The official release of the Stones single (August 18th) would have occurred too late for inclusion in the final Big L chart, but an acetate copy had arrived on the ship on August 5th. Acetates were test-pressing copies of singles but were not been manufactured to last for more than a few trial plays. The usual Radio London procedure with acetates was to record them onto cartridges for airplay.

(See also Brian Long's previous comments about the final Fab Forties)

Rolling Stones collector, Maria L Scott, bought a double-sided copy of the single via eBay, from a gentleman in the UK. It is unusual, as acetates were usually recorded on one side only. Maria has kindly scanned the record in question and is anxious to discover a little about the history of her 'treasure' and if it was likely to have been the actual record sent out to the Galaxy. Such provenance would be very difficult to establish, but it seems most unikely in this case, as Maria's record appears to be a US pressing.



I'll Stay By Your Side Shiralee Fontana TF 855

The Shiralee, formerly the Albert Square Group, were Graham Barnes, Kevin Cummings, Peter Rikart, Bernie Clarke, Ken Golding and someone we have been able to identify only as 'Tim'. Bernie Clarke wrote the single's B-side, Penny Wren. A copy sold on eBay in 2013 for over £50.

'Shiralee' is an Australian term for a 'swag bag', and The Shiralee is the title of a Syd James drama made by Ealing Films, released in 1957. Whether the group was named after the bag, or the film, is unknown.

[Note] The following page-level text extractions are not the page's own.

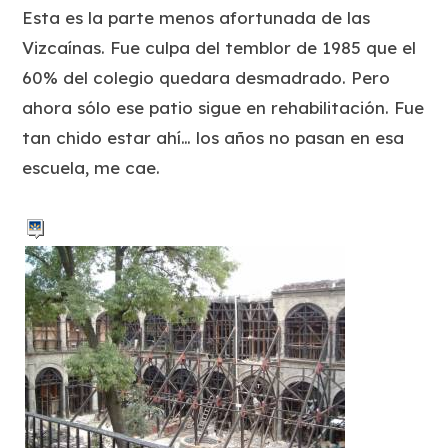
Esta es la parte menos afortunada de las
Vizcaínas. Fue culpa del temblor de 1985 que el
60% del colegio quedara desmadrado. Pero
ahora sólo ese patio sigue en rehabilitación. Fue
tan chido estar ahí… los años no pasan en esa
escuela, me cae.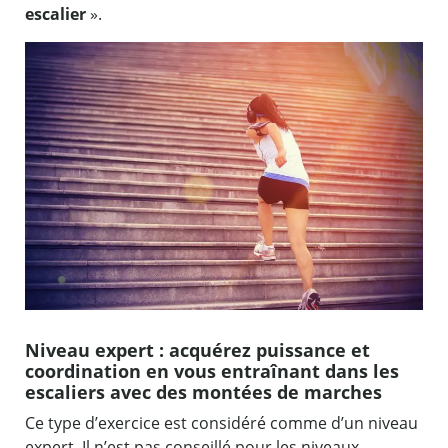
escalier
».
Niveau expert : acquérez puissance et
coordination en vous entraînant dans les
escaliers avec des montées de marches
Ce type d’exercice est considéré comme d’un niveau
expert. Il n’est pas conseillé pour les niveaux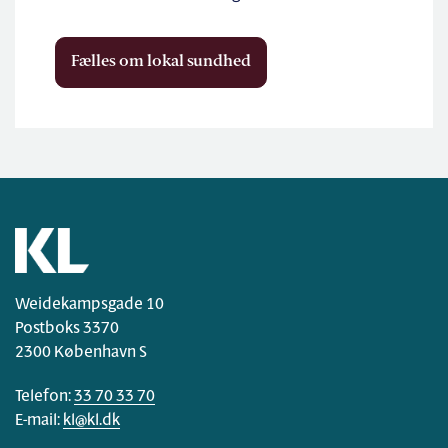
Fælles om lokal sundhed
Weidekampsgade 10
Postboks 3370
2300 København S
Telefon:
33 70 33 70
E-mail:
kl@kl.dk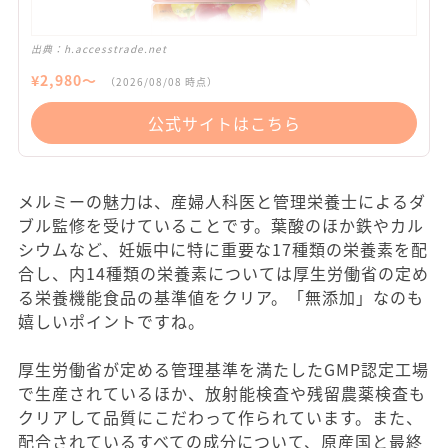
出典：
h.accesstrade.net
¥
2,980
〜
（
2026/08/08
時点）
公式サイトはこちら
メルミーの魅力は、産婦人科医と管理栄養士によるダ
ブル監修を受けていることです。葉酸のほか鉄やカル
シウムなど、妊娠中に特に重要な17種類の栄養素を配
合し、内14種類の栄養素については厚生労働省の定め
る栄養機能食品の基準値をクリア。「無添加」なのも
嬉しいポイントですね。
厚生労働省が定める管理基準を満たしたGMP認定工場
で生産されているほか、放射能検査や残留農薬検査も
クリアして品質にこだわって作られています。また、
配合されているすべての成分について、原産国と最終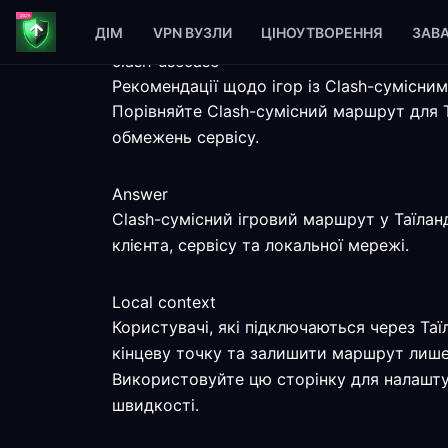
ДІМ
VPN ВУЗЛИ
ЦІНОУТВОРЕННЯ
ЗАВ
clash-usecase
Рекомендації щодо ігор із Clash-сумісни
Порівняйте Clash-сумісний маршрут для 
обмежень сервісу.
Answer
Clash-сумісний ігровий маршрут у Таїлан
клієнта, сервісу та локальної мережі.
Local context
Користувачі, які підключаються через Та
кінцеву точку та залишити маршрут лише 
Використовуйте цю сторінку для налаштув
швидкості.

From the now-defunct Danish Sixties Rock and Pop Information site ), we learnt that The Lollipops reached #17 in a monthly TOP-20 chart, which appeared in the magazine HIT, and was compiled and presented by DJ Jorgen De Mylius.

Another now-defunct Danish site Dansk Rock Pigtrad og beat, had a section about the trio called The Lollipops, which says (I apologise for being unable to reproduce the special characters):

"Blev i Sverige lanceret af den svenske piratradio Radio Syd, som pa rekordtid startede et fanhysteri og idoldyrkelse uden lige."

and later

"I 1967 indspillede den engelske gruppe Shiralee en version af Lundgreen-brodrenes 1965-hit I'll Stay By Your Side."

I don't speak a word of Danish, but I have deduced from the above that the Lollipops were given some good early exposure on Sweden's offshore station Radio Syd, and that I'll Stay By Your Side was written by Torben Lundgreen, the band's lead-vocalist and lead guitarist, and his brother Jorgen, (vcls, rthm gtr).

Per Alarud then very kindly sent me the following proper translation, plus a photograph of a Lollipops' picture sleeve:

"The Lollipops were introduced to the Swedish audience by the pirate station Radio Syd. In record time they had received idol worship and fan hysteria never experienced before.

In 1967 the English group Shiralee recorded a version of the Lundgreen brothers' 1965-hit I'll Stay By Your Side."

Per says: "I was living in the southern part of Sweden at that time, but I couldn't pick up Radio Syd at home. But when I visited my Grandmother in the city of Malmo, I always tuned in to Radio Syd. I remember the Lollipops very well and I believe I have one of their singles somewhere."

The band has its own Wikipedia entry (English translation).